— PROBLEM —
Can you extract all the text in this material and reproduce every line word for word, in its original order?

— EXERCISE DATA —

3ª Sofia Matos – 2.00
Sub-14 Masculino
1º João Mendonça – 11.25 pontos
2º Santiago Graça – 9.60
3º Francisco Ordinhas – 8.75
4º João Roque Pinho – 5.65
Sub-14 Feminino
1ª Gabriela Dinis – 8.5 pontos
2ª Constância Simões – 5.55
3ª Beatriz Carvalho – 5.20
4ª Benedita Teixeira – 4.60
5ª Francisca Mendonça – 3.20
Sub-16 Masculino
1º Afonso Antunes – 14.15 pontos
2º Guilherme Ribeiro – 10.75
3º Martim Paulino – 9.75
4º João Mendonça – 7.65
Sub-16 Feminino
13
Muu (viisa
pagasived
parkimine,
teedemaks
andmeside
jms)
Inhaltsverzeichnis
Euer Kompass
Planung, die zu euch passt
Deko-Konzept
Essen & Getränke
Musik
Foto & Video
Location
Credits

— EXPECTED ANSWER —
3ª Sofia Matos – 2.00
Sub-14 Masculino
1º João Mendonça – 11.25 pontos
2º Santiago Graça – 9.60
3º Francisco Ordinhas – 8.75
4º João Roque Pinho – 5.65
Sub-14 Feminino
1ª Gabriela Dinis – 8.5 pontos
2ª Constância Simões – 5.55
3ª Beatriz Carvalho – 5.20
4ª Benedita Teixeira – 4.60
5ª Francisca Mendonça – 3.20
Sub-16 Masculino
1º Afonso Antunes – 14.15 pontos
2º Guilherme Ribeiro – 10.75
3º Martim Paulino – 9.75
4º João Mendonça – 7.65
Sub-16 Feminino
13
Muu (viisa
pagasived
parkimine,
teedemaks
andmeside
jms)
Inhaltsverzeichnis
Euer Kompass
Planung, die zu euch passt
Deko-Konzept
Essen & Getränke
Musik
Foto & Video
Location
Credits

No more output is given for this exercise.